Mr McBride acknowledged that for victims with psychological issues as a result of the Troubles it will be a much more difficult fight.

“The two issues that the pension is going to be based around is permanent and life-limiting - so if you have a permanent life-limiting injury in relation to the Troubles well then you should qualify for this pension, but obviously for physically disabled people it’s much easier - you can see the disability in front of you.

“But for people whose disability is hidden they’re going to have to verify what happened, when it happened and also the fact that it’s permanent, so they’re going to need hospital reports, psychiatric reports.

“You cannot have people just rocking up to their GP saying: ‘I’ve got PTSD I need this pension’ that just won’t be enough evidence. They will have to basically verify what happened, when it happened and how it affected them.

“This pension is not compensation, but it is basically an acknowledgment payment that wrong was caused, so you cannot give this pension to people who actually caused the harm.”

Mr McBride said that the man (Sean Kelly) who planted the bomb that killed his wife and father-in-law (and was injured himself), “was not injured enough.”

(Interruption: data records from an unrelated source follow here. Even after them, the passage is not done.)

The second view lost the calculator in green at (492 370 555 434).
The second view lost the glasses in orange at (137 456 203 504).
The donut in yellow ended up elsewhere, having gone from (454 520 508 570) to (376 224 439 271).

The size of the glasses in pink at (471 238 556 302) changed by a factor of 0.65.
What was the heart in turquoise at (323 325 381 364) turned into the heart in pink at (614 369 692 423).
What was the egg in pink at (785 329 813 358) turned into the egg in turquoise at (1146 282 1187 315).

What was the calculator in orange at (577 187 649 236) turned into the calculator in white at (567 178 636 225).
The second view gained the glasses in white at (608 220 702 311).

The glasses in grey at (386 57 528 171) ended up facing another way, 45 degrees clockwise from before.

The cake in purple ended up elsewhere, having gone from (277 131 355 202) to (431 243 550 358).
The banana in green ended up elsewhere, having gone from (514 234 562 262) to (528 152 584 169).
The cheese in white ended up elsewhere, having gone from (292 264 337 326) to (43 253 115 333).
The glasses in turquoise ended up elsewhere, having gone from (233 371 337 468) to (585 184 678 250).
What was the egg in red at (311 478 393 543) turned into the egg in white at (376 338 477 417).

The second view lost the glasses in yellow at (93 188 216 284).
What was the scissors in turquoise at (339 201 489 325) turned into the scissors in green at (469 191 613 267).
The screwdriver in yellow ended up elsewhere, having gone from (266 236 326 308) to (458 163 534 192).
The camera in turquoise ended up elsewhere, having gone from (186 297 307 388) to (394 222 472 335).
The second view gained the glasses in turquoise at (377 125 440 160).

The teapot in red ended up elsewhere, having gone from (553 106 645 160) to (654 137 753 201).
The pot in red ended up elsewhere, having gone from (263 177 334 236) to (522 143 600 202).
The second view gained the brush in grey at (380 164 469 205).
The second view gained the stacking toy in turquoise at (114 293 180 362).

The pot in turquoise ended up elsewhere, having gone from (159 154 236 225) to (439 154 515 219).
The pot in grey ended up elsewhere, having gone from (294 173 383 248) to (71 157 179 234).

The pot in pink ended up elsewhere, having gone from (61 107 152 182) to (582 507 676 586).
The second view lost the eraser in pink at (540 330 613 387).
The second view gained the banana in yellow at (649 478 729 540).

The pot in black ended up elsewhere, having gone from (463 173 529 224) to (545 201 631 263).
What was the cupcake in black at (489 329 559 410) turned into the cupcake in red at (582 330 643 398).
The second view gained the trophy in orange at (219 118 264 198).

He said it would be “an absolute insult” to the family of Leanne Murray, “a little 13-year-old girl who lost her life in that bomb: she wasn’t obviously working, there was no financial loss to the family, so the family will receive absolutely nothing, no compensation whatsoever, so think of the insult it would be to that family if someone like Sean Kelly was to be awarded a pension while the family of the little girl he killed got nothing.

“That’s not to say that we shouldn’t provide care and counselling services for such people. There are other types of help that we could provide for the family, this is not an attempt to change the definition of victim. I’m quite happy with the definition as it is, this pension is a separate issue, it is an acknowledgement that harm was caused to these people.”